Reproduce each of the following rows verbatim, keeping every line in its original order.

(Dataset rows)
• • •
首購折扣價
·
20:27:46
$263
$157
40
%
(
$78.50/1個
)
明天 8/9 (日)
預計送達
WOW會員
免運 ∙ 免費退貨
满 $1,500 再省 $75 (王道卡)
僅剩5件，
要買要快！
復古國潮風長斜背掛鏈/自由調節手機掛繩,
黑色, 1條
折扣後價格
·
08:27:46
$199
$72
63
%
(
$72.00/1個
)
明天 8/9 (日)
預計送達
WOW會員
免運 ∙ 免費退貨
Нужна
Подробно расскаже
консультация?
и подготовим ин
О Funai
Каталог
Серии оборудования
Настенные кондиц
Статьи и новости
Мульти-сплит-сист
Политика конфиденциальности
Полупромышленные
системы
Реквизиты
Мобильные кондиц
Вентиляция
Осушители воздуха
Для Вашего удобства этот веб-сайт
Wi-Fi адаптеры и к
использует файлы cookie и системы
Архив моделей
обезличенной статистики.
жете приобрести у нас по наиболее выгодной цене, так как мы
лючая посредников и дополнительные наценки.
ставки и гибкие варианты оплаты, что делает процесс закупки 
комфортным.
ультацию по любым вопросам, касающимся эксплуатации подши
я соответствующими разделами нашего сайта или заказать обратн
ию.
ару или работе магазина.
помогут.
• • •
Task response
首購折扣價
·
20:27:46
$263
$157
40
%
(
$78.50/1個
)
明天 8/9 (日)
預計送達
WOW會員
免運 ∙ 免費退貨
满 $1,500 再省 $75 (王道卡)
僅剩5件，
要買要快！
復古國潮風長斜背掛鏈/自由調節手機掛繩,
黑色, 1條
折扣後價格
·
08:27:46
$199
$72
63
%
(
$72.00/1個
)
明天 8/9 (日)
預計送達
WOW會員
免運 ∙ 免費退貨
Нужна
Подробно расскаже
консультация?
и подготовим ин
О Funai
Каталог
Серии оборудования
Настенные кондиц
Статьи и новости
Мульти-сплит-сист
Политика конфиденциальности
Полупромышленные
системы
Реквизиты
Мобильные кондиц
Вентиляция
Осушители воздуха
Для Вашего удобства этот веб-сайт
Wi-Fi адаптеры и к
использует файлы cookie и системы
Архив моделей
обезличенной статистики.
жете приобрести у нас по наиболее выгодной цене, так как мы
лючая посредников и дополнительные наценки.
ставки и гибкие варианты оплаты, что делает процесс закупки 
комфортным.
ультацию по любым вопросам, касающимся эксплуатации подши
я соответствующими разделами нашего сайта или заказать обратн
ию.
ару или работе магазина.
помогут.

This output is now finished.